Ramblings of an aging IT geek
← Ramblings of an aging IT geek
debugging

chasing a race condition for three days

A flaky test failed once in every few hundred runs, and the bug was a shared map written from two goroutines without a lock.

A terminal showing a stack trace late at night

The symptom was a test that failed roughly once in every three hundred runs. On my laptop it never failed. In CI it failed just often enough to be infuriating and just rarely enough that everyone had quietly started hitting "re-run" and moving on. That is the worst kind of bug, the one the team has already learned to tolerate.

I gave it three days. Day one was spent not believing it was a real race. I assumed it was a slow CI runner, a timeout that was too tight, some flakiness in the test harness itself. I added retries, I bumped the timeout, and of course it failed again, because the problem was never timing in that sense.

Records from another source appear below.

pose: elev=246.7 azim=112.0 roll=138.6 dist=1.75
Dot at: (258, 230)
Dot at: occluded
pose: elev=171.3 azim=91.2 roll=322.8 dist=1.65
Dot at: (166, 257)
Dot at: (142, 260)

Day two I stopped guessing and reached for the right tool. The service is Go, so I ran the offending package under the race detector:

go test -race -run TestFanout -count=2000 ./internal/dispatch

It took ages and it caught it. The detector printed two stacks: one goroutine writing to a map during result aggregation, another goroutine writing to the same map from a callback fired by a different code path. No lock between them. Most of the time the two writes were far enough apart in wall-clock time that nothing collided. Occasionally they weren't, the map's internal state got corrupted, and a downstream read saw a value that should not have existed.

A close-up of code with a highlighted line

The fix was four lines: a sync.Mutex on the struct, Lock() and Unlock() around both write sites. The map was small and the contention is negligible, so a plain mutex was the right call rather than anything clever with channels or sync.Map.

What I want to remember from this is the order I should have done it in. The race detector exists precisely for this. I should have reached for it on day one instead of day two, before I'd convinced myself it was infrastructure. The "it only fails in CI" framing sent me chasing the environment when the bug was sitting in my own aggregation code the whole time. CI was not flaky. CI was simply running the test enough times to find the bug I'd written. The lesson, again, is that flaky almost always means racy, and the tool that proves it is one flag away.